◆ **Selected text**

The frequency guesses are replaced with the measured frequencies. Currently
the information guides if-conversion, some loop unrolling
decisions (unrelated to the trip count estimate), global code motion, control
flow optimizations, global spill and restore placement, global register allocation,
instruction alignment, and delay slot filling. Average loop trip-counts can
be derived from feedback information. Trip count estimates are used to guide
decisions about how much to unroll and whether or not to software pipeline.
Cording
is an optimization technique for reordering parts of your program to achieve
better locality of reference and reduce instruction fetch overhead based on
dynamically collected data. The following areas are influenced by code region
reordering:
Both of these events contribute to instruction fetch overhead, which
can be alleviated with better locality of reference. Retrieving an instruction
from cache is always faster than retrieving it from memory; so the idea is
to keep instructions in cache as much as possible. The frequencies and costs
associated with each of those events differ significantly. The size of the
program in memory and text-resident set sizes can also be reduced as a result
of cording.

◆ **Written request A**
Duplicate the compiler optimization excerpt from "The frequency guesses" up to and including "to software pipeline.".

Records from a data collection
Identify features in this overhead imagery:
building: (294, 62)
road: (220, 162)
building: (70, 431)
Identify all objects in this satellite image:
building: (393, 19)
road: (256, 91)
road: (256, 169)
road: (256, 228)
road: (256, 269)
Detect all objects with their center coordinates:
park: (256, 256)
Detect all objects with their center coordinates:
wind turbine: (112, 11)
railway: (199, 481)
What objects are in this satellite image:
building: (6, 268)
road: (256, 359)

...

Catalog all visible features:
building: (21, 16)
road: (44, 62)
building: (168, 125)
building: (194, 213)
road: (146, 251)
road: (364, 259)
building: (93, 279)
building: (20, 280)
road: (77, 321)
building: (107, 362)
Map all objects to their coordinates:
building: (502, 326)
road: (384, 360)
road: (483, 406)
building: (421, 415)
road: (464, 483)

◆ **Written request B**
Report how many lines of the records contain the string "objects", treating case as significant. Give only the number.

◆ **Final result A**
The frequency guesses are replaced with the measured frequencies. Currently
the information guides if-conversion, some loop unrolling
decisions (unrelated to the trip count estimate), global code motion, control
flow optimizations, global spill and restore placement, global register allocation,
instruction alignment, and delay slot filling. Average loop trip-counts can
be derived from feedback information. Trip count estimates are used to guide
decisions about how much to unroll and whether or not to software pipeline.

◆ **Final result B**
5